**Directions**
Can you continue the passage about Francis's visit to England, picking up after its final sentence?

**** Supplied text ****

The day after arriving by boat, upon traveling to London on August 14, 1815, he stayed with Colonel Nicolls at his home near Eltham, Kent (near London). "Nicolls found it necessary to support the Indians [Francis and his son Earle] from his own funds, even to the point of buying them winter clothes." Francis was forbidden from traveling back to Florida until December 30, 1816, which was ordered by Earl Bathurst to prevent the visit from causing tensions with the United States after the Treaty of Ghent. Earle remained in England, and Col. Nicolls made several requests for a subsidy for the boy's keep and education, but his requests were to no avail. There is no record as to what ultimately happened to the boy. The government representative in charge of American policy, Earl Bathurst, refused to see him until a year had gone by; the meeting was to tell Francis the Creeks should make peace with the Americans, as he could give no support if another war between the two parties occurred in the future . Nicolls was chastised for exceeding his authority; he was posted, apparently as punishment, to remote Ascension Island, and later to Fernando Po. Bathurst gave Francis "a brace of pistols", a commission as a brigadier general, and sent him home but not without Francis meeting several prominent people, the story of which has not been written. A hint of it is in this report in the American press:

We see a pompous account of a ball given on board a Russian frigate lying off Woolwich, (Eng.) on the anniversary of the emperor's birth-— we notice it on account of the following paragraph: "The double sound of a trumpet announced the arrival of the patriot Francis, who fought so gloriously in our cause in America: he was dressed in a most splendid suit of red and gold, and by his side he wore a tomahawk, mounted in gold, presented to him by the prince regent; he appeared much delighted with the appearance of the frigate." We suppose this "patriot Francis" is a savage.

**** Data section ****

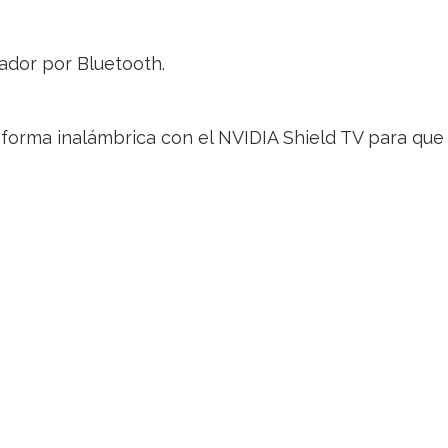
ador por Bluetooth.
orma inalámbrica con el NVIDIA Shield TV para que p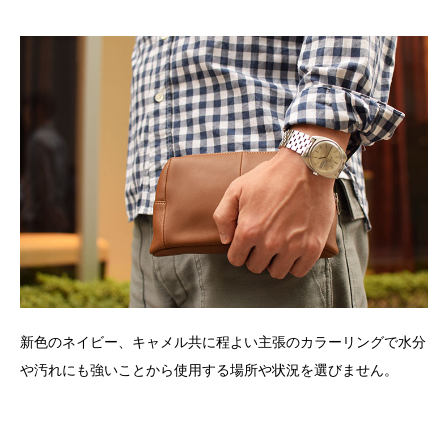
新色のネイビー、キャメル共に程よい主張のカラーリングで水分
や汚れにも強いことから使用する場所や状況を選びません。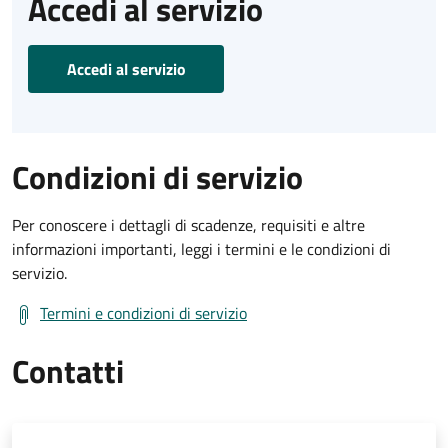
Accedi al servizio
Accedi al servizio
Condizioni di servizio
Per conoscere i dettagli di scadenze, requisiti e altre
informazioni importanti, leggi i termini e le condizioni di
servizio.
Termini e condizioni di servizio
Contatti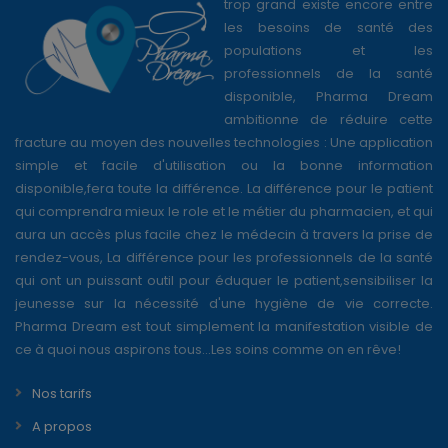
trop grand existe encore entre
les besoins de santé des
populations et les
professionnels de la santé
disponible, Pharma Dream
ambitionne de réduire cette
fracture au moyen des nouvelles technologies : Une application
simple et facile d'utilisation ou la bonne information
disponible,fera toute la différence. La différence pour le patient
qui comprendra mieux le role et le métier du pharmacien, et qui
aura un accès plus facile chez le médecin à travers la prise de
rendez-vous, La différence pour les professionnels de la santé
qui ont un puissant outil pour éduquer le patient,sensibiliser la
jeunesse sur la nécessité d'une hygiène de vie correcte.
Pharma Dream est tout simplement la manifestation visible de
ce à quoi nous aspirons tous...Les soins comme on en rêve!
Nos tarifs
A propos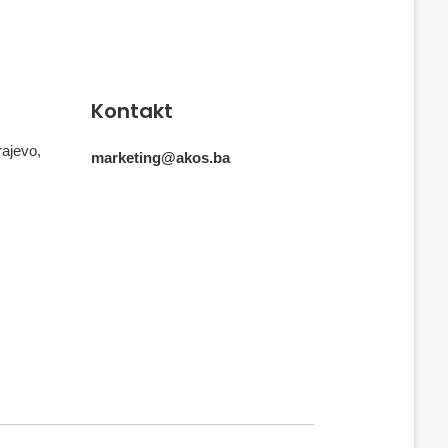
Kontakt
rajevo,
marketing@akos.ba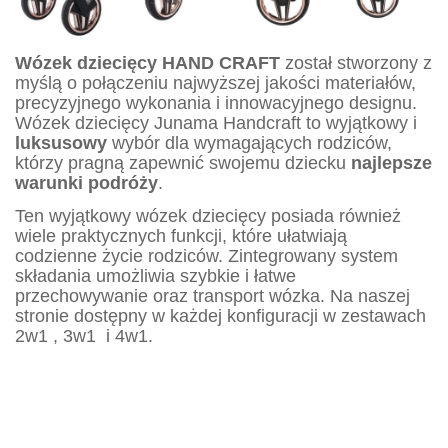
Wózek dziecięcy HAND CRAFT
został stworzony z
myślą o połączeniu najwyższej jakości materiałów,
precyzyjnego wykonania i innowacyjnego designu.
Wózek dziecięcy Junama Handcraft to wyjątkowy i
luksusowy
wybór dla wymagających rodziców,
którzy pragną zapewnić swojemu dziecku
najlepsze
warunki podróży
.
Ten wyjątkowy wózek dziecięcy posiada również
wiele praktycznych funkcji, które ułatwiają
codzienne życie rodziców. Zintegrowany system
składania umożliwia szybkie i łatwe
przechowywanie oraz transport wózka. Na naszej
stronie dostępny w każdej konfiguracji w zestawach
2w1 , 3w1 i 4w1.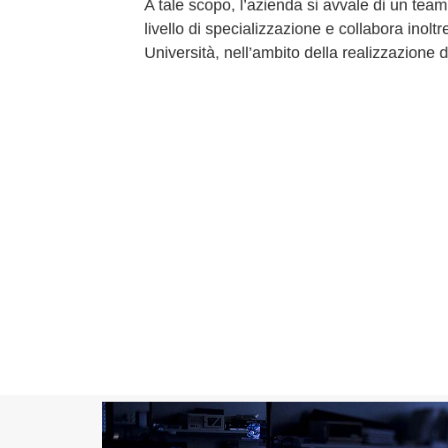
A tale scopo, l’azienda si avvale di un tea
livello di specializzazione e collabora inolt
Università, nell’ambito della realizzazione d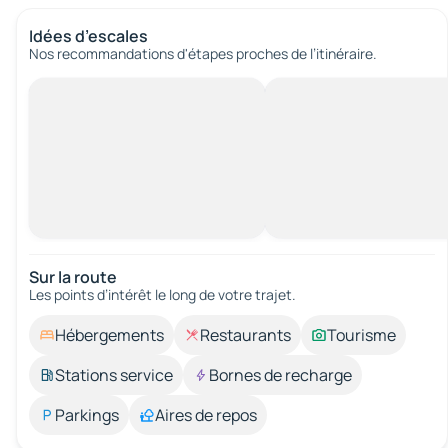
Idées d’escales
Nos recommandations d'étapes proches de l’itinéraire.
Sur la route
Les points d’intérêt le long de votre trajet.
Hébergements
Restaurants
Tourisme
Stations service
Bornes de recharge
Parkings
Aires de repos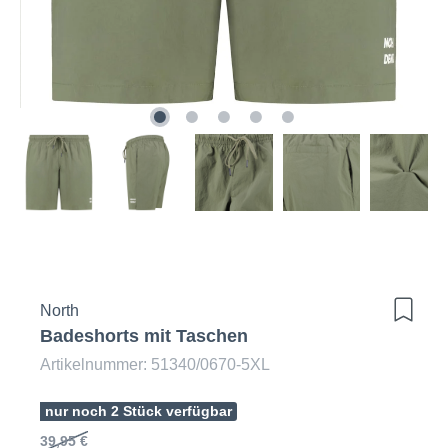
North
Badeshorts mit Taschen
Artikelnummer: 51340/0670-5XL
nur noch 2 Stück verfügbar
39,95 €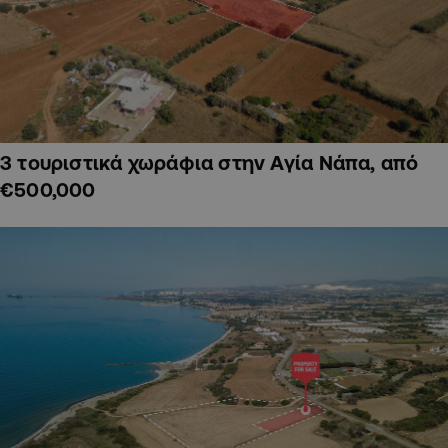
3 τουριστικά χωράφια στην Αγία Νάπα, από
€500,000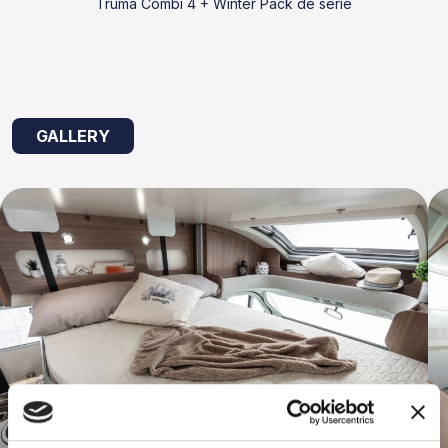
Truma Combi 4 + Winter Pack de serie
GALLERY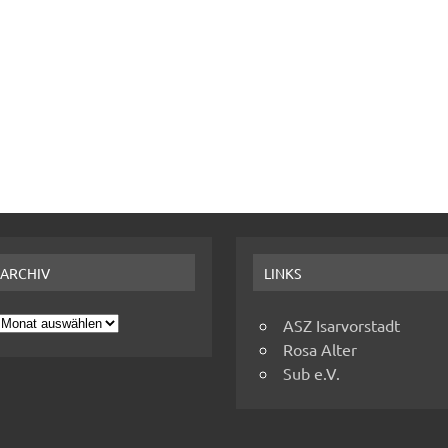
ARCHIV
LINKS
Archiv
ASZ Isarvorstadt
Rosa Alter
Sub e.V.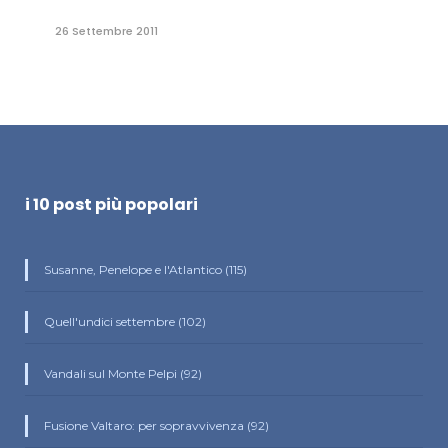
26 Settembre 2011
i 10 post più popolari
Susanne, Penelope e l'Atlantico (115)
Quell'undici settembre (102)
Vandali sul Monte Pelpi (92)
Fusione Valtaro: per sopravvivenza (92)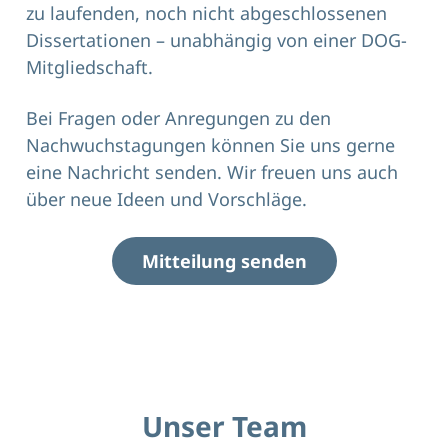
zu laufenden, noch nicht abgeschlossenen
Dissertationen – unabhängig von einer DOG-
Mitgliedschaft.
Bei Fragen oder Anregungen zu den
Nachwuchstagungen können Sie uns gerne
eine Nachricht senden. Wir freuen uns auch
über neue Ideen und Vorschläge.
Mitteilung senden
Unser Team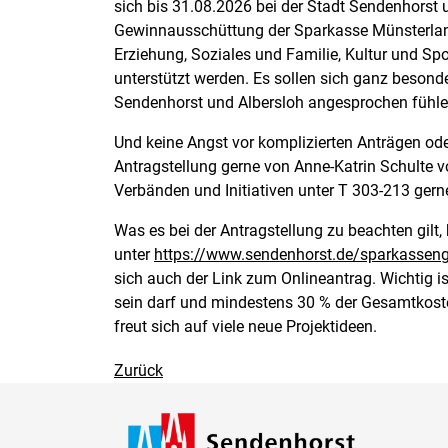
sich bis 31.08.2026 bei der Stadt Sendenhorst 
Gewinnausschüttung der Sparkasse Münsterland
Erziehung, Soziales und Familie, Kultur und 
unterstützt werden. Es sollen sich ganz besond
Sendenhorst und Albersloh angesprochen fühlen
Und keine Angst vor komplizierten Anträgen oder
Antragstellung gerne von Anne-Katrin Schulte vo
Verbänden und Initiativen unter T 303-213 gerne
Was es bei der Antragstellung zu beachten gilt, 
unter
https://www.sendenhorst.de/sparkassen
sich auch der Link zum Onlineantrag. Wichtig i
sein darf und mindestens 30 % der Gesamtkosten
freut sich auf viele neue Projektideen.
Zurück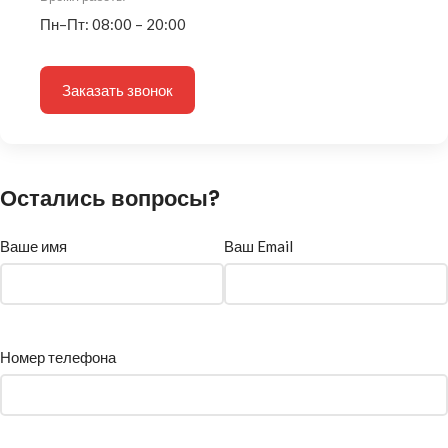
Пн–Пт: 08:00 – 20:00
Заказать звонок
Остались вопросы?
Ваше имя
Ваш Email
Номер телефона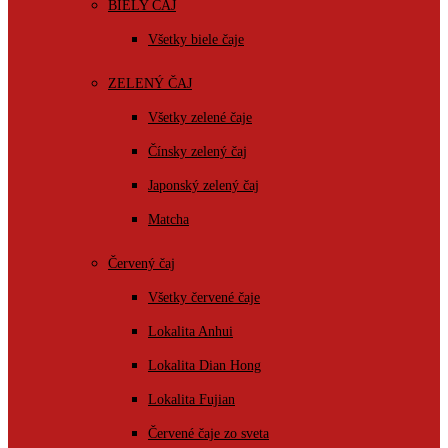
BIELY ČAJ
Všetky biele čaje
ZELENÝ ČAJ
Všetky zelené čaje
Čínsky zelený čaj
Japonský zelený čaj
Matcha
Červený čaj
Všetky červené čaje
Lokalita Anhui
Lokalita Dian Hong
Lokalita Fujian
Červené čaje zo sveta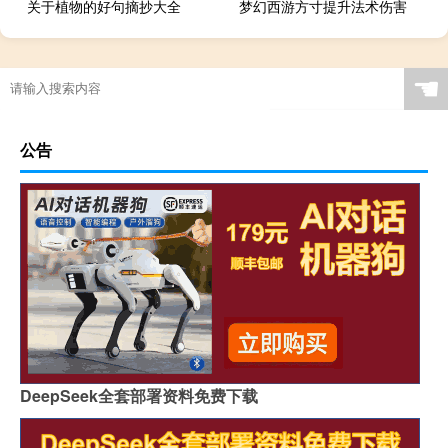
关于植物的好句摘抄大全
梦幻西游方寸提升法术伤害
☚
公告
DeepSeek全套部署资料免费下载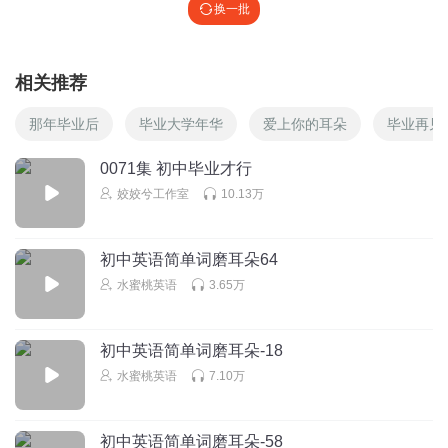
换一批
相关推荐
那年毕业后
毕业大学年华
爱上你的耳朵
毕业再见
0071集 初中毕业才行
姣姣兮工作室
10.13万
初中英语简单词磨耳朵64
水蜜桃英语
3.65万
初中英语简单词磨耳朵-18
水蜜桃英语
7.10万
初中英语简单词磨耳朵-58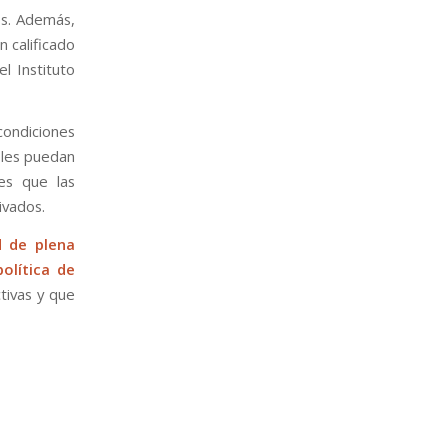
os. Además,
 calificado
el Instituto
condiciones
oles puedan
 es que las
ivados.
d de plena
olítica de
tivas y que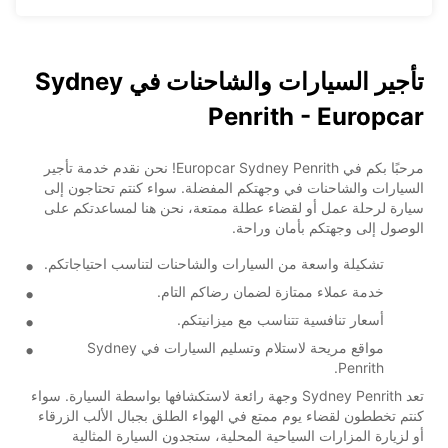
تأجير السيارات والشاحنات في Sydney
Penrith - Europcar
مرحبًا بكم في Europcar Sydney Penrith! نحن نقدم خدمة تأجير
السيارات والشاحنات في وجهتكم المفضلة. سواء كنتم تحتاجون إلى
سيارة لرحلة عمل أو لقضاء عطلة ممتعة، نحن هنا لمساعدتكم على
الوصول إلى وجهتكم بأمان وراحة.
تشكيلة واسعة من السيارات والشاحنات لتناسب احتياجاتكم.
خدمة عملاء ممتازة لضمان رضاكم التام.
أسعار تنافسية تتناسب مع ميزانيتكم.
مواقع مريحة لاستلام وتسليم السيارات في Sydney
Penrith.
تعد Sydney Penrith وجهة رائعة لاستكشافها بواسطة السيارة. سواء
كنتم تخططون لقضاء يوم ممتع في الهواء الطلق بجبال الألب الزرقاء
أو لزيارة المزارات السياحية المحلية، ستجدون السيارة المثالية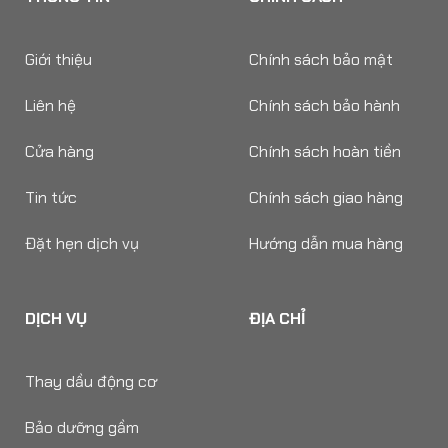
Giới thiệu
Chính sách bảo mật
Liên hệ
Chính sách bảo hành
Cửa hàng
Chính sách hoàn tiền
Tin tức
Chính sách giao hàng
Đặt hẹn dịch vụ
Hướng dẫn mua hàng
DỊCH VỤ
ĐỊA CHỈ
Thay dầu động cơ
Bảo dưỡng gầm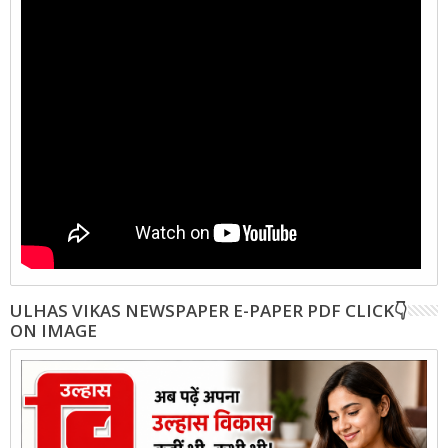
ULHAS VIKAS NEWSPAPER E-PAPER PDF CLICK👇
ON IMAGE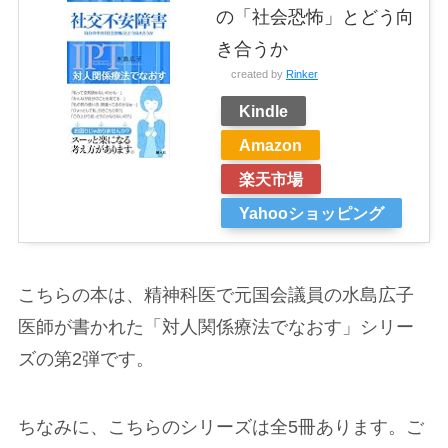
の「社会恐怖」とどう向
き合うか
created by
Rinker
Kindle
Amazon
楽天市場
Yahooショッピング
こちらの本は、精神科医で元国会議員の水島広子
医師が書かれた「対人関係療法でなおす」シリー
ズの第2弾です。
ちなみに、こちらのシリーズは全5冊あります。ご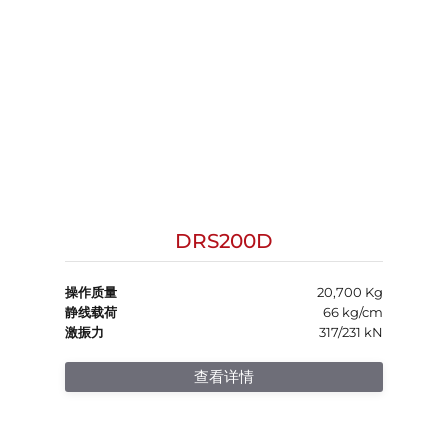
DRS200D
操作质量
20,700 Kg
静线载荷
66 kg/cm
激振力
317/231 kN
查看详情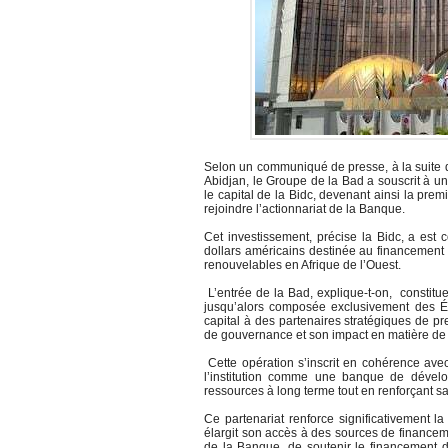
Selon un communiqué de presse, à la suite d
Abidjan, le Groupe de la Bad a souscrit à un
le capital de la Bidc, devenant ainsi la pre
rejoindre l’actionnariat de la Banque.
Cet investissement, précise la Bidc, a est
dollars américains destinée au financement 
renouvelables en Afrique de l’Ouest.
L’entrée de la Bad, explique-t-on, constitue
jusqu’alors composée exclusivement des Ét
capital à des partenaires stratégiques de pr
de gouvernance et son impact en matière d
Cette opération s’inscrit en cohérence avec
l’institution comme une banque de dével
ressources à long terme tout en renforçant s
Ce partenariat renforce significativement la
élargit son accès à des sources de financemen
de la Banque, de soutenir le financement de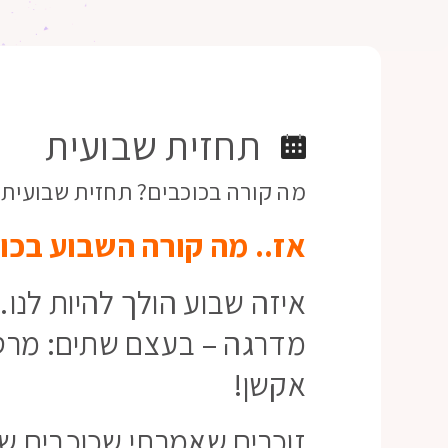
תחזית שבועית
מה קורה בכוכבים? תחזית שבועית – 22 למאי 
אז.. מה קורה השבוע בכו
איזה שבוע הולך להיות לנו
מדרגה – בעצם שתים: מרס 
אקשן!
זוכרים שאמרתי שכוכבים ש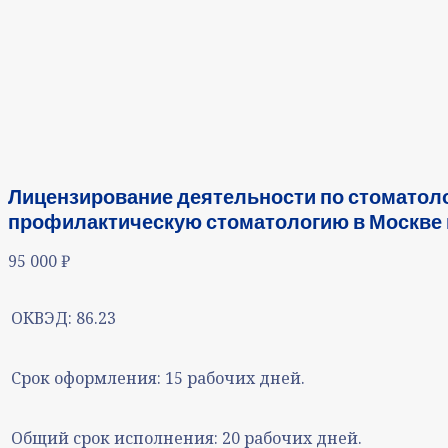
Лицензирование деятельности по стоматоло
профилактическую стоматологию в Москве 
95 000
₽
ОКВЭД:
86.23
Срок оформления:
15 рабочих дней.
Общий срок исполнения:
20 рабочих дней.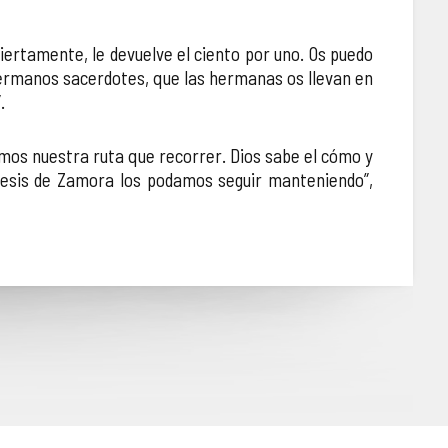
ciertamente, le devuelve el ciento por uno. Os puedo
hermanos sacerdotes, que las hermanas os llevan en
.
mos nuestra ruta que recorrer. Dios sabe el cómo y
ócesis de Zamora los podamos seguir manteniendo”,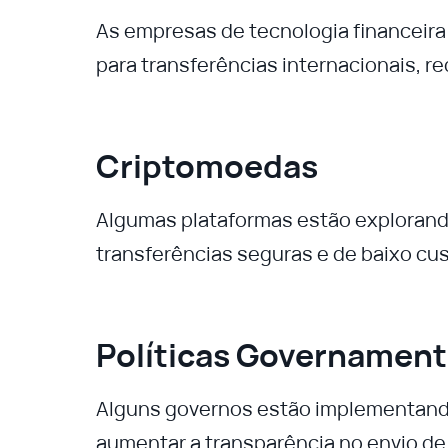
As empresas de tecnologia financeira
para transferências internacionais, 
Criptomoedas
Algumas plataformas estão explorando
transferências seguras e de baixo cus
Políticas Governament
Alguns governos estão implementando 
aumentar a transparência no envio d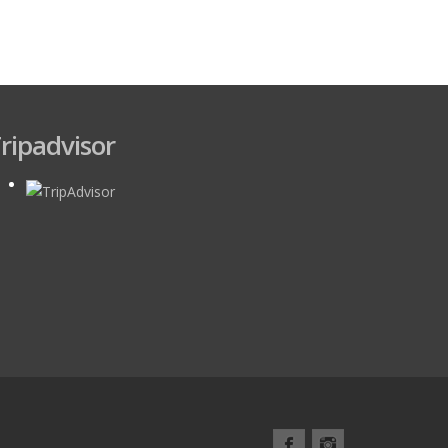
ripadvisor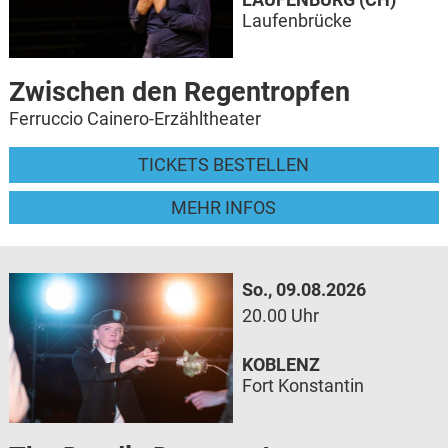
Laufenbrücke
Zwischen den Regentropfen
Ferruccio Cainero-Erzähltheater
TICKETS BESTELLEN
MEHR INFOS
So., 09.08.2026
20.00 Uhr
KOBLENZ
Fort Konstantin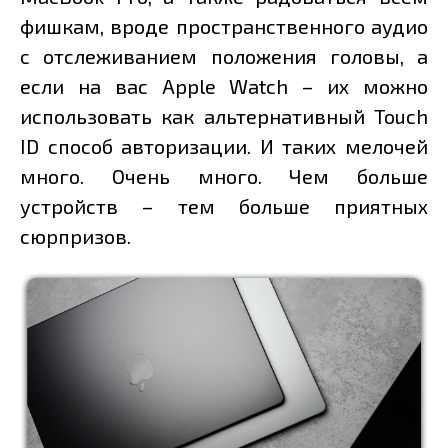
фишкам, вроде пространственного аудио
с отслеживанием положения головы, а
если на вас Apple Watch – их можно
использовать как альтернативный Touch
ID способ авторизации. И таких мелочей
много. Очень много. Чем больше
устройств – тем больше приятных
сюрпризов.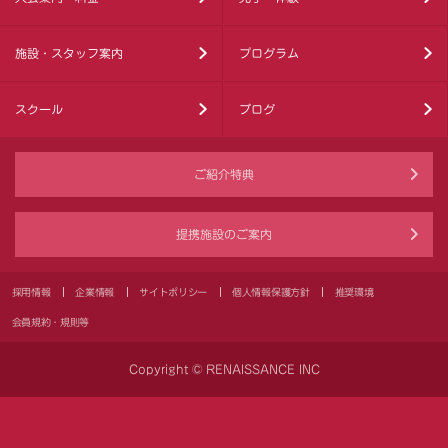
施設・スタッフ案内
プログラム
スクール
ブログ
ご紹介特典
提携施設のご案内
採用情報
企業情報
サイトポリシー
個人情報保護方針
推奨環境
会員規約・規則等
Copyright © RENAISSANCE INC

****

**Written response**
 His shoulder bag is in the British Museum. Also in the British Museum are "a long hunting shirt of deer skin, moccasins, leggings and a belt". The following spring he received £200 of "clothing and agricultural implements" of which a list has survived.

==Hanging by Andrew Jackson==
Francis arrived at Nassau, Bahamas in January 1817, where the governor, by order of Lord Bathurst, gave him another £100 in cash. He returned to Florida in 1817 to settle at his new home on the Wakulla River, near the fort San Marcos de Apalache (modern St. Marks, Florida). His daughter Milly Francis in 1818 famously rescued a U.S. soldier, Douglas McCrimmon, who had been captured by the Indians, a story that received national newspaper publicity. After his release, McCrimmon told General Andrew Jackson in person (Jackson was on a ship off St. Marks) that Francis, the leader of the Sinquefield massacre, was nearby. Jackson lured Francis aboard the U.S. schooner Thomas Shields by falsely flying a British flag. He was placed in irons and immediately hanged at St. Marks by Jackson, without a court-martial or any other legal proceeding, in sharp contrast with the "court of inquiry" he set up in the Arbuthnot and Ambrister incident. His daughter witnessed his hanging and later turned down McCrimmon's offer of marriage, possibly as a result of the capture.